# Beer Can Chix Pix



## Captain Morgan (Apr 8, 2005)

Still looks good!  Put any rub on the birds?


----------



## Greg Rempe (Apr 8, 2005)

Bob, I have one stand...cans work fine by themselves too!


----------



## Woodman1 (Apr 8, 2005)

What kind of beer cans were they?


----------



## Kloset BBQR (Apr 8, 2005)

The beer cans have to be the same kind Steve Raichlen uses in order for it to
be real Beer Can Chicken.  Anything else is a cheap imitation.


----------



## Guest (Apr 8, 2005)

Woodman said:
			
		

> What kind of beer cans were they?


I'm guessing that getting that is like trying to get Jim Minion's Chile recipe!

  :p


----------



## Woodman1 (Apr 9, 2005)

GlennR said:
			
		

> Niagara River Smoker said:
> 
> 
> 
> ...



You see now, I like that beer for a commercial, mass produced beer.
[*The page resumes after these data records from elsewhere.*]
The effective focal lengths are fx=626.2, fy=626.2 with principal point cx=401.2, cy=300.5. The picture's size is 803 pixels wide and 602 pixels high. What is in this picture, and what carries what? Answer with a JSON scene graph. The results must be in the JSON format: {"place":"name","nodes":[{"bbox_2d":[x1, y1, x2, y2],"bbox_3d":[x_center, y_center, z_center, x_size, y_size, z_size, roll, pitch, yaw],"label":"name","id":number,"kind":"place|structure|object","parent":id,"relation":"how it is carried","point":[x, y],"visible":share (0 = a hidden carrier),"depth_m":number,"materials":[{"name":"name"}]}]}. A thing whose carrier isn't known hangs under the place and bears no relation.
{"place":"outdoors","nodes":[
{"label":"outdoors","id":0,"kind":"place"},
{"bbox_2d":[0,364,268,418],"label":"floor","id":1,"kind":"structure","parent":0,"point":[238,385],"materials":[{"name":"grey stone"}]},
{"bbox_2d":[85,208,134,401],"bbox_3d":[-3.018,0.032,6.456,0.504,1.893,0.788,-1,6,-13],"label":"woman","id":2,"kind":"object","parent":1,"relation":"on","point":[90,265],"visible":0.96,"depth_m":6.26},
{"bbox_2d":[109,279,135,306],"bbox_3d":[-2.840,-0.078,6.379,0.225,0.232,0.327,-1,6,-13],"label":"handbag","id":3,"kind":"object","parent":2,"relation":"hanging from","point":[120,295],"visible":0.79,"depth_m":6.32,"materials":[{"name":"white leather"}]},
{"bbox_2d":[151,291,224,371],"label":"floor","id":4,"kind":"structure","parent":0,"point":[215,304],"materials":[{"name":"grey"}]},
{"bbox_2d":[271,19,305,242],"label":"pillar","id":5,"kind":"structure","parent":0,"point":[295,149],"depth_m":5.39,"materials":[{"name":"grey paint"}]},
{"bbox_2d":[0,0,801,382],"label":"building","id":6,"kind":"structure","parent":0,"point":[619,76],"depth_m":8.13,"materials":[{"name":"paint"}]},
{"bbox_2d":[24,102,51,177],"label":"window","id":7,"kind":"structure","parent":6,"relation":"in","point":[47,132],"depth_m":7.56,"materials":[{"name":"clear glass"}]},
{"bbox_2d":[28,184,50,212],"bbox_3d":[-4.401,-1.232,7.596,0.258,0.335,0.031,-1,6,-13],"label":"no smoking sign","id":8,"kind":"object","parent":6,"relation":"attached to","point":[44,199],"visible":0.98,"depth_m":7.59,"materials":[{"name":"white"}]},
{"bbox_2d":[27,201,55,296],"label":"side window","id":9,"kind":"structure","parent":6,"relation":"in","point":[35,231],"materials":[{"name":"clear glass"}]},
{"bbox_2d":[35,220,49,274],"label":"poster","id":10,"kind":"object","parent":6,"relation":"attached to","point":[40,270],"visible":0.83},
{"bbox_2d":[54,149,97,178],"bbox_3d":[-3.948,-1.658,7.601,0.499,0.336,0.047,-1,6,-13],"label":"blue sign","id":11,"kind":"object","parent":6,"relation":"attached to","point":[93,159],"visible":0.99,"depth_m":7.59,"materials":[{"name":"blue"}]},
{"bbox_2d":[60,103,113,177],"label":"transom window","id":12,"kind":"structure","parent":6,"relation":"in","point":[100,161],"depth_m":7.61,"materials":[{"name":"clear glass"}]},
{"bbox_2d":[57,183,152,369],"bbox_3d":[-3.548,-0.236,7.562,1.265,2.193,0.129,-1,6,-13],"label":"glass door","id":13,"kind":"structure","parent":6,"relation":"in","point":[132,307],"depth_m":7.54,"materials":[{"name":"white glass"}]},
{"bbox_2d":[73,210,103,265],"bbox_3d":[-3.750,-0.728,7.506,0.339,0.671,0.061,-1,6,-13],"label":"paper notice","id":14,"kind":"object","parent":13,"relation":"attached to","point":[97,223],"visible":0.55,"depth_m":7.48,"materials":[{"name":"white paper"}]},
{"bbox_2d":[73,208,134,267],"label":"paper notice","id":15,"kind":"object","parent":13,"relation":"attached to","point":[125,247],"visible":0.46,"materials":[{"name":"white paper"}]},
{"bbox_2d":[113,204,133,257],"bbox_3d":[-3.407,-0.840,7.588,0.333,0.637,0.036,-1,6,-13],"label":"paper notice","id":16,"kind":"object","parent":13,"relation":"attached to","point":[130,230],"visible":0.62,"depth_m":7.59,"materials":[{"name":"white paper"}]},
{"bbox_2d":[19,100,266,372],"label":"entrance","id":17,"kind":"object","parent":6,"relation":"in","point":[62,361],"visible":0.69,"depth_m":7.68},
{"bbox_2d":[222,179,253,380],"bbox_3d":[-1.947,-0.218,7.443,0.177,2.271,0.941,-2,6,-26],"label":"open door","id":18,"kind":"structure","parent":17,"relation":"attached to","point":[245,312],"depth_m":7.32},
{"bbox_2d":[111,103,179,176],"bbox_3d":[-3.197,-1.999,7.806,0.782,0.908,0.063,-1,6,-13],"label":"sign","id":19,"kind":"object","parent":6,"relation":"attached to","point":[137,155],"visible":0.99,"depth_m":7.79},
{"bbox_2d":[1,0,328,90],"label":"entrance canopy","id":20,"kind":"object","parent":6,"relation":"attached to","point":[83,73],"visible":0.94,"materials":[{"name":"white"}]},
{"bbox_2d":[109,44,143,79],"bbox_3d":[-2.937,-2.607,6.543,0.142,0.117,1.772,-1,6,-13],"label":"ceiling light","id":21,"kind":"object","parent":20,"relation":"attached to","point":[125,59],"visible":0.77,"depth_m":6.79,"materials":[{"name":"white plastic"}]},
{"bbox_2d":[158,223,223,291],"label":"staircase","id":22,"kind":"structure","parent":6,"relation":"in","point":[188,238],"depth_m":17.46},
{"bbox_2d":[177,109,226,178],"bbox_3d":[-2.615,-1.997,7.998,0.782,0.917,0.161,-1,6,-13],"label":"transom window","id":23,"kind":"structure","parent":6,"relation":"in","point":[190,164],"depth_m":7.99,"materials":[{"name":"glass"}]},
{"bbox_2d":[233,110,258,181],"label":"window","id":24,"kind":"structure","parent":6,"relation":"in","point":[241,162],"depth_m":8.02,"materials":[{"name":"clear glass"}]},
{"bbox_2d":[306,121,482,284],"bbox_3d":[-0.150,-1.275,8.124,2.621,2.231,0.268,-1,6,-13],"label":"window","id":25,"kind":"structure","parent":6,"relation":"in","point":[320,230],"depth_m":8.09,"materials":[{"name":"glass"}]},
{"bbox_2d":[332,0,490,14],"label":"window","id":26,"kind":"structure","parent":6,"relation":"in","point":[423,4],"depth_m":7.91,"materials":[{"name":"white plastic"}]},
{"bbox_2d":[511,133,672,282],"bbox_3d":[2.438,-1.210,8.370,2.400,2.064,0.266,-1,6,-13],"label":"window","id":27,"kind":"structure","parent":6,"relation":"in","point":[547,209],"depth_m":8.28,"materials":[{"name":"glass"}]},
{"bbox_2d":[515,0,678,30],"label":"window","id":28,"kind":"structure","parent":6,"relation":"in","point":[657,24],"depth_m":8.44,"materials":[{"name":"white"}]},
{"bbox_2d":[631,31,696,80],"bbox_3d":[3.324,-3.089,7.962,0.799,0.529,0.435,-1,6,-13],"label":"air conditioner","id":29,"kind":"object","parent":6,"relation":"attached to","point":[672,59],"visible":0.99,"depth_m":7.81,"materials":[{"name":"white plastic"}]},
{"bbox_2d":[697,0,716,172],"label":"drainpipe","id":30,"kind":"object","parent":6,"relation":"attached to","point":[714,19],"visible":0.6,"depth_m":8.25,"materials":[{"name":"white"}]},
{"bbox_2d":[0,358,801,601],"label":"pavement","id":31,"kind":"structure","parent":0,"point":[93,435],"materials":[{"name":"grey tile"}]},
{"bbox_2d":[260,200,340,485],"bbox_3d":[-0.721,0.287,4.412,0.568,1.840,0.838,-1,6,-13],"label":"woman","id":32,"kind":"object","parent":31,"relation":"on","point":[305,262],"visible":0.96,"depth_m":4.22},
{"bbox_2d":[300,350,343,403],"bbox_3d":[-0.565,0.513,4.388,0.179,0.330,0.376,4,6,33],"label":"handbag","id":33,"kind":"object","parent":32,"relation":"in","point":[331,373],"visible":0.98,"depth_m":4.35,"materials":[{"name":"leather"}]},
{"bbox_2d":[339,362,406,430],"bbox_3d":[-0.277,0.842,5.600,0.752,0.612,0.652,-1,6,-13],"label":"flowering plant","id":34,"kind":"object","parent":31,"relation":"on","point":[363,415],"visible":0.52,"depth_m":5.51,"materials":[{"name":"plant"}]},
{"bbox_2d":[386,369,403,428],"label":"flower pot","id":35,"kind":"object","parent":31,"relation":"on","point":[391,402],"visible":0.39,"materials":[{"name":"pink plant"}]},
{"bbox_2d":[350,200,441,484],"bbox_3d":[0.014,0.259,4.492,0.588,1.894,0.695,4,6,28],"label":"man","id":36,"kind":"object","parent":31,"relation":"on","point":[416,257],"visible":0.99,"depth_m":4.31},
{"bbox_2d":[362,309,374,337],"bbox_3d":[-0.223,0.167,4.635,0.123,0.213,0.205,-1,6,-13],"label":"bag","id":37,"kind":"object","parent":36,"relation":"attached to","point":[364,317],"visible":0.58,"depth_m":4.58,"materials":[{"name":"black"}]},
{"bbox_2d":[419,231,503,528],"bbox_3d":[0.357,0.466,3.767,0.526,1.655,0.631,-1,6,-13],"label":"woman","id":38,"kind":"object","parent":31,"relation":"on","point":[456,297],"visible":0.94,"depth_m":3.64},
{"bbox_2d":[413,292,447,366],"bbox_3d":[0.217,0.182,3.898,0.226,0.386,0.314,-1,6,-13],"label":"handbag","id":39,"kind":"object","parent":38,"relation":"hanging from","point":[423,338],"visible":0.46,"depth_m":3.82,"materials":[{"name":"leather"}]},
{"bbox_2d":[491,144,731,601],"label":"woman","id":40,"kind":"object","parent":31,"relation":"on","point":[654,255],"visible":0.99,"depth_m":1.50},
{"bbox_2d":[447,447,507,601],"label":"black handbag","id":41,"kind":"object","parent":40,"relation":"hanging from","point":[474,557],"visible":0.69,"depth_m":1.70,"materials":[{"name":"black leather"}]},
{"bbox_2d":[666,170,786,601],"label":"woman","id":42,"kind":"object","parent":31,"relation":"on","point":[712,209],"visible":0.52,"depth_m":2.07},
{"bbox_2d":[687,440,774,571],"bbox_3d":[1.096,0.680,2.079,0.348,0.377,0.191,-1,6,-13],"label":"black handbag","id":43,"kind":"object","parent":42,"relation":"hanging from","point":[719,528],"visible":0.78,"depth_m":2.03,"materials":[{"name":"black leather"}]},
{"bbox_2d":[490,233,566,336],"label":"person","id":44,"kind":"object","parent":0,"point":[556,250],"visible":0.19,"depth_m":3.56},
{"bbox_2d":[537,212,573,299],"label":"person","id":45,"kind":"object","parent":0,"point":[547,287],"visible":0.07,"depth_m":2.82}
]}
In a pinch, it's better than say, Miller lite!


----------



## Finney (Apr 9, 2005)

Kloset BBQR said:
			
		

> The beer cans have to be the same kind Steve Raichlen uses in order for it to
> be real Beer Can Chicken.  Anything else is a cheap imitation.



We all know Raichlen didn't invent that.... Right?  #-o


----------